While anyone can be a bystander, an active bystander recognizes a problem and intervenes in a way that feels safe and appropriate. Kathryn and Emily break down a number of steps you can follow to diffuse an escalating social situation. With these methods, anyone can contribute to supporting their friends, neighbors, and community members in violence prevention:

1. If you see or hear someone getting hurt, don’t handle it alone. It’s generally best to avoid direct confrontation, as violence occurring between partners is often extremely unpredictable and therefore dangerous to an untrained, solo responder. Call 911 if you witness a situation escalating and remember, “Safety is the number one concern. Don’t try and break up an argument physically, instead act as a detective to collect information and pass it along to trained authorities.” It’s important to keep in mind that there are many unknowns, including the potential presence of weapons and a history of violence.

2. In preparation to contact your local law enforcement agency, do know the following information:
Where (The location of the incident)
What & Why (What about the situation concerns you?
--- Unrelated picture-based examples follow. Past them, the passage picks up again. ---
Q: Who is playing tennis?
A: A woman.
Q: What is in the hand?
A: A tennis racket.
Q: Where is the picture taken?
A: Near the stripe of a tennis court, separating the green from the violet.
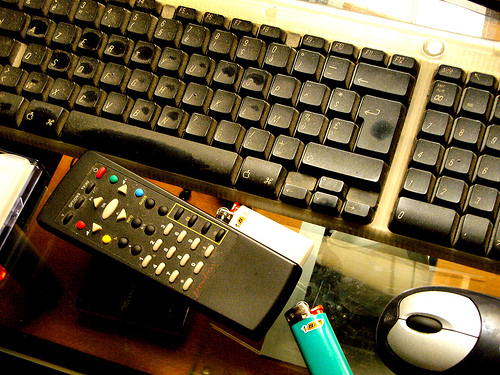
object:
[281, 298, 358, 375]
lighter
Briefly explain)
Who (Who’s involved? Is the aggressor identifiable?)
When (Note the duration of the incident and time of day)

If a car is present at the scene, record the license plate number and details about the vehicle. This is an effective way for police officers to accurately track down potential suspects.
If possible, take photos or a video as visual evidence for the officers.

3. If you interact with someone who has experienced abuse, it’s important to remember your role is not to rescue them. Instead, make space for the survivor to share their experience and believe them, rather than criticizing the abusive partner, or making judgments about the relationship. There’s also the option to connect the survivor with anonymous, confidential help from trained, trauma-informed professionals.

4. There are gray zones, or situations that are hard to read, like at a party or a bar with acquaintances, where someone’s behavior might be concerning but not yet crossing the line. Ms. Flemming suggests that when something doesn’t feel right, ask yourself: ‘How might the situation affect those involved? Could the situation escalate if I don’t do anything?’ The Pixel Project, a nonprofit that generates awareness on gender violence, suggests creating a plan of action beforehand so you won’t be stuck in a position unsure of how to respond, and don’t act as a result. Here are some strategies to consider:

Plan for ways to diffuse or redirect a problematic social situation. Practice with family or friends about what you would say and how you would say it. If you’re uncomfortable intervening alone, enlist the help of a friend, bartender, or bouncer as there is safety and power in numbers. For example, ask a harasser for directions or the time, spill your drink, interrupt, or start a conversation. Make your presence known and connect with the person being harassed.

Educate your peers and assume the best of everyone by engaging with a non-defensive, conversational phrase like, “I hope no one ever talks to/about you like that,” which can be used to make the harasser aware that their actions are inappropriate and you’re prepared to hold them accountable.

Both Kathryn and Emily maintain that there’s no “one size fits all” approach to active bystander engagement, so try on different strategies and find a balance between what’s most effective and comfortable for you. As demonstrated in the success of the education campaign “See Something, Say Something,” the goal to leverage the strength of communities and create a culture of bystanders, or “upstanders,” to engage in violence prevention is possible. Also as our awareness on partner violence evolves, we may continue to work and equip communities with social skills, knowledge, and the power to stop violence before it begins.